Studio
Overview
Studio is an end-to-end workflow for creating long-form content. With this tool you can upload an entire book, document or webpage and generate a voiceover narration for it. The result can then be downloaded as a single MP3 file or as individual MP3 files for each chapter.
Guide
You can use our Audio Native feature to easily and effortlessly embed any narration project onto your website.
Settings
Voices
Voices
We offer many types of voices, including the curated Default Voices library; completely synthetic voices created using our Voice Design tool; you can create your own collection of cloned voices using our two technologies: Instant Voice Cloning and Professional Voice Cloning. Browse through our voice library to find the perfect voice for your production.
Not all voices are equal, and a lot depends on the source audio used to create that voice. Some voices will perform better than others, while some will be more stable than others. Additionally, certain voices will be more easily cloned by the AI than others, and some voices may work better with one model and one language compared to another. All of these factors are important to consider when selecting your voice.
Voice settings
Voice settings
Our users have found different workflows that work for them. The most common setting is stability around 50 and similarity near 75, with minimal changes thereafter. Of course, this all depends on the original voice and the style of performance you’re aiming for.
It’s important to note that the AI is non-deterministic; setting the sliders to specific values won’t guarantee the same results every time. Instead, the sliders function more as a range, determining how wide the randomization can be between each generation.
Stability
The stability slider determines how stable the voice is and the randomness between each generation. Lowering this slider introduces a broader emotional range for the voice. As mentioned before, this is also influenced heavily by the original voice. Setting the slider too low may result in odd performances that are overly random and cause the character to speak too quickly. On the other hand, setting it too high can lead to a monotonous voice with limited emotion.
For a more lively and dramatic performance, it is recommended to set the stability slider lower and generate a few times until you find a performance you like.
On the other hand, if you want a more serious performance, even bordering on monotone at very high values, it is recommended to set the stability slider higher. Since it is more consistent and stable, you usually don’t need to generate as many samples to achieve the desired result. Experiment to find what works best for you!
Similarity
The similarity slider dictates how closely the AI should adhere to the original voice when attempting to replicate it. If the original audio is of poor quality and the similarity slider is set too high, the AI may reproduce artifacts or background noise when trying to mimic the voice if those were present in the original recording.
Style exaggeration
With the introduction of the newer models, we also added a style exaggeration setting. This setting attempts to amplify the style of the original speaker. It does consume additional computational resources and might increase latency if set to anything other than 0. It’s important to note that using this setting has shown to make the model slightly less stable, as it strives to emphasize and imitate the style of the original voice.
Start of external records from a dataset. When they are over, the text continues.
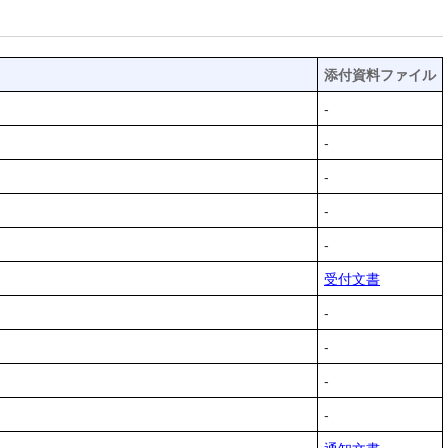
添付資料ファイル
-
-
-
-
-
受付文書
-
-
-
-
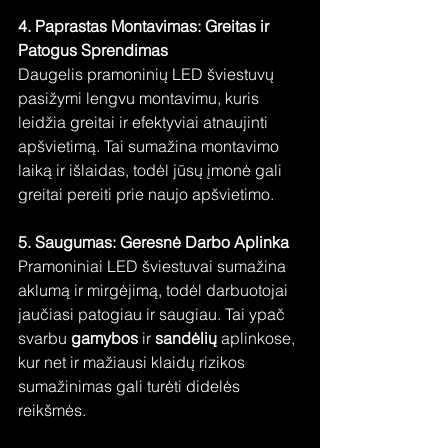
4. Paprastas Montavimas: Greitas ir 
Patogus Sprendimas
Daugelis pramoninių LED šviestuvų 
pasižymi lengvu montavimu, kuris 
leidžia greitai ir efektyviai atnaujinti 
apšvietimą. Tai sumažina montavimo 
laiką ir išlaidas, todėl jūsų įmonė gali 
greitai pereiti prie naujo apšvietimo.
5. Saugumas: Geresnė Darbo Aplinka
Pramoniniai LED šviestuvai sumažina 
aklumą ir mirgėjimą, todėl darbuotojai 
jaučiasi patogiau ir saugiau. Tai ypač 
svarbu 
gamybos
 ir 
sandėlių
 aplinkose, 
kur net ir mažiausi klaidų rizikos 
sumažinimas gali turėti didelės 
reikšmės.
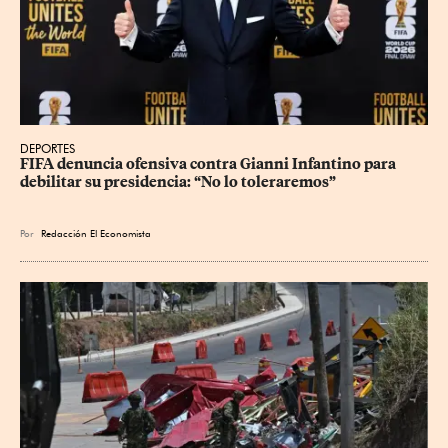
DEPORTES
FIFA denuncia ofensiva contra Gianni Infantino para 
debilitar su presidencia: “No lo toleraremos”
Por
Redacción El Economista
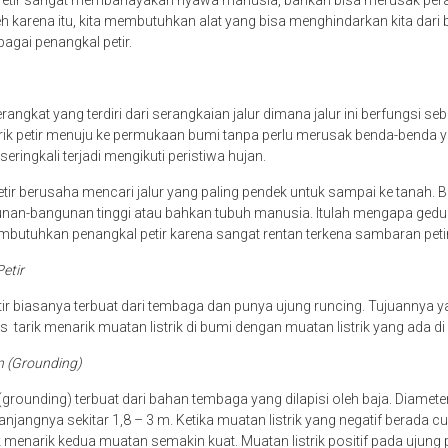
 Petir sangat membahayakan nyawa manusia, bahkan bisa merusak peral
eh karena itu, kita membutuhkan alat yang bisa menghindarkan kita dari b
bagai penangkal petir.
angkat yang terdiri dari serangkaian jalur dimana jalur ini berfungsi seb
trik petir menuju ke permukaan bumi tanpa perlu merusak benda-benda yan
i seringkali terjadi mengikuti peristiwa hujan.
etir berusaha mencari jalur yang paling pendek untuk sampai ke tanah. Bi
nan-bangunan tinggi atau bahkan tubuh manusia. Itulah mengapa gedun
butuhkan penangkal petir karena sangat rentan terkena sambaran peti
Petir
ir biasanya terbuat dari tembaga dan punya ujung runcing. Tujuannya ya
tarik menarik muatan listrik di bumi dengan muatan listrik yang ada di
n (Grounding)
ounding) terbuat dari bahan tembaga yang dilapisi oleh baja. Diameter
jangnya sekitar 1,8 – 3 m. Ketika muatan listrik yang negatif berada cu
k menarik kedua muatan semakin kuat. Muatan listrik positif pada ujung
In general, we recommend keeping this setting at 0 at all times.
Speaker boost
This setting boosts the similarity to the original speaker. However, using this setting requires a slightly higher computational load, which in turn increases latency. The differences introduced by this setting are generally rather subtle.
Pronunciation dictionaries
Pronunciation dictionaries
Sometimes you may want to specify the pronunciation of certain words, such as character or brand names, or specify how acronyms should be read. Pronunciation dictionaries allow this functionality by enabling you to upload a lexicon or dictionary file that includes rules about how specified words should be pronounced, either using a phonetic alphabet (phoneme tags) or word substitutions (alias tags).
Whenever one of these words is encountered in a project, the AI will pronounce the word using the specified replacement. When checking for a replacement word in a pronunciation dictionary, the dictionary is checked from start to end and only the first replacement is used.
You can add a pronunciation dictionary to your project from the General tab in Project settings.
Exporting
Exporting
Within the “Export” tab under General settings you can add additional metadata such as Title, Author, ISBN and a Description to your project. This information will automatically be added to the downloaded audio files.
FAQ
Free regenerations
In Studio, provided you don’t change the text, you can regenerate a selected paragraph or section of text twice for free.
If free regenerations are available for the selected paragraph or text, you will see “Regenerate”. If you hover over the “Regenerate” button, the number of free regenerations remaining will be displayed.
Once your free regenerations have been used, the button will display “Generate”, and you will be charged for subsequent generations.
Auto-regeneration for bulk conversions
When converting a full chapter or project, auto-regeneration automatically checks the output for volume issues, voice similarity, and mispronunciations. If ElevenLabs detects any issues, the tool will automatically regenerate the audio up to twice, at no extra cost.
This feature may increase the processing time but helps ensure higher quality output for your bulk conversions.